## WHAT IS EXPECTED
Please put the lines below into a JSON list of strings, one string per line, skipping any blank lines and leaving out the pictures.

## GIVEN DATA
+-------+

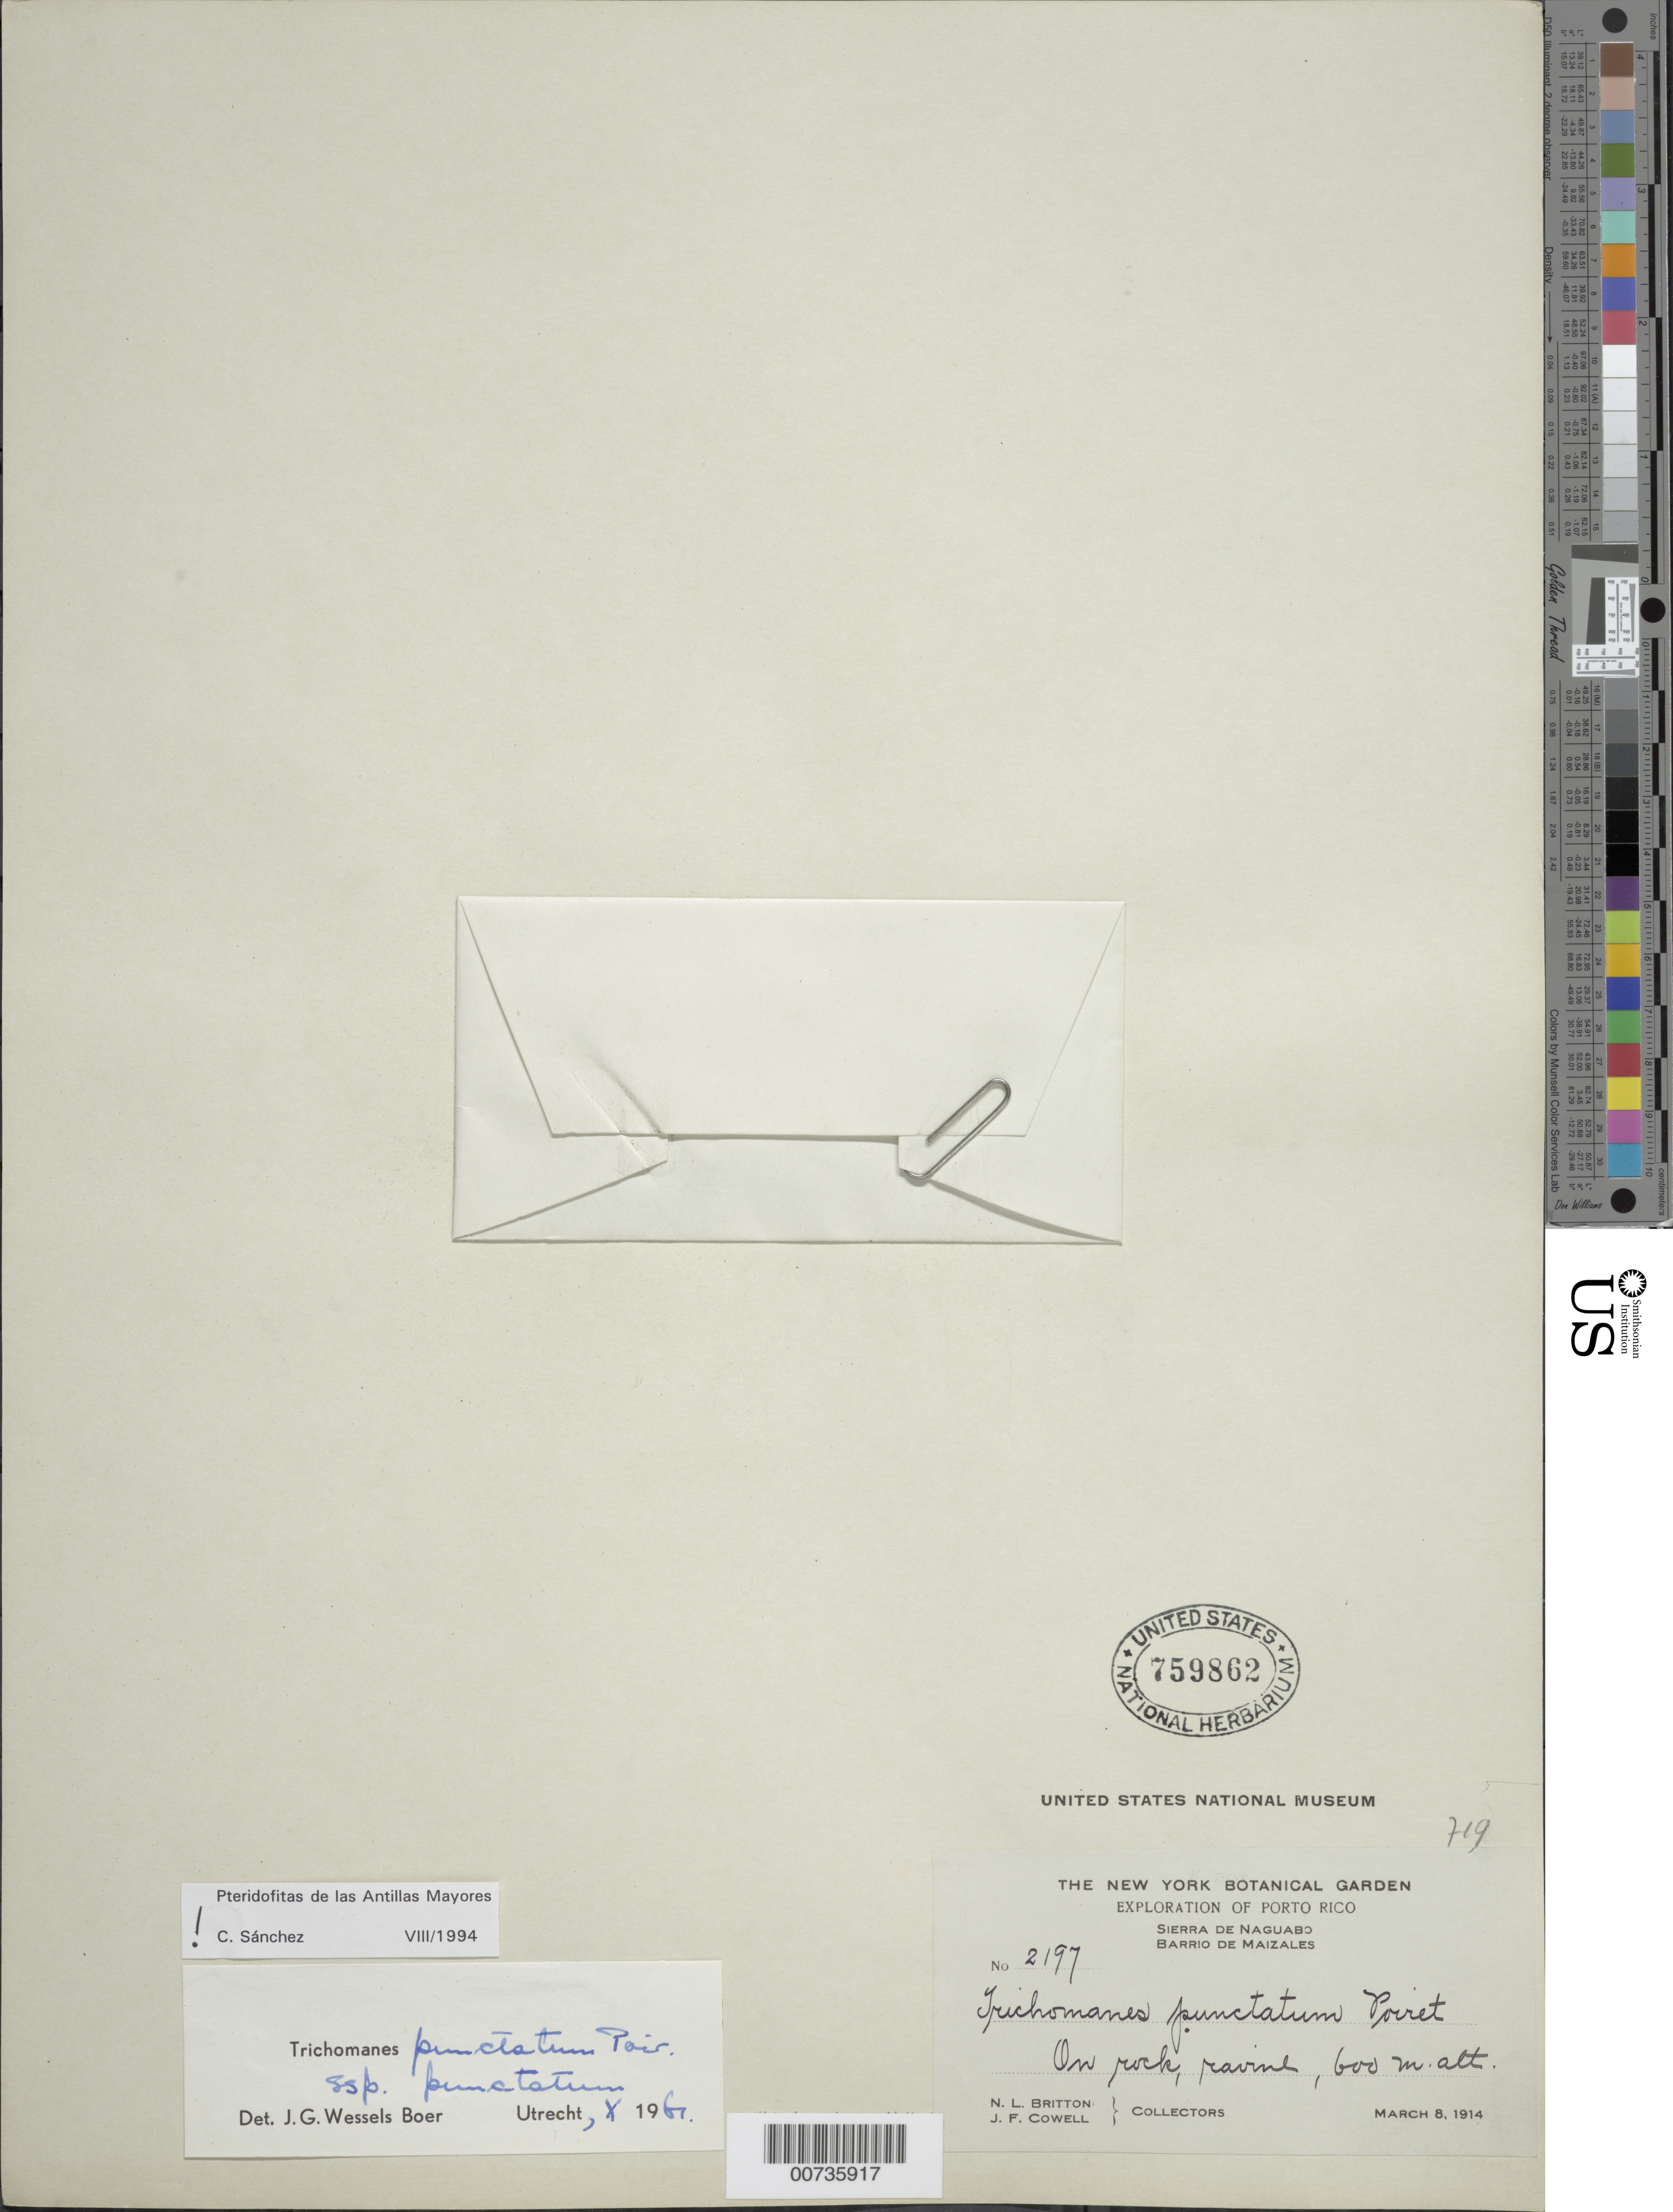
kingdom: Plantae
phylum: Tracheophyta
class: Polypodiopsida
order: Hymenophyllales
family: Hymenophyllaceae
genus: Didymoglossum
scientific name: Didymoglossum punctatum subsp. punctatum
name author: (Poir.) Desv.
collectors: N. Britton & J. F. Cowell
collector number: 2197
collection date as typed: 08 Mar 1914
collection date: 1914-03-08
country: Puerto Rico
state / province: Naguabo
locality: Sierra de Naguabo, Barrio de Maizales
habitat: On rock, ravine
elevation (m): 600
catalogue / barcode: US 759862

+-------+

## RESULT OF THIS EXERCISE
[
  "kingdom: Plantae",
  "phylum: Tracheophyta",
  "class: Polypodiopsida",
  "order: Hymenophyllales",
  "family: Hymenophyllaceae",
  "genus: Didymoglossum",
  "scientific name: Didymoglossum punctatum subsp. punctatum",
  "name author: (Poir.) Desv.",
  "collectors: N. Britton & J. F. Cowell",
  "collector number: 2197",
  "collection date as typed: 08 Mar 1914",
  "collection date: 1914-03-08",
  "country: Puerto Rico",
  "state / province: Naguabo",
  "locality: Sierra de Naguabo, Barrio de Maizales",
  "habitat: On rock, ravine",
  "elevation (m): 600",
  "catalogue / barcode: US 759862"
]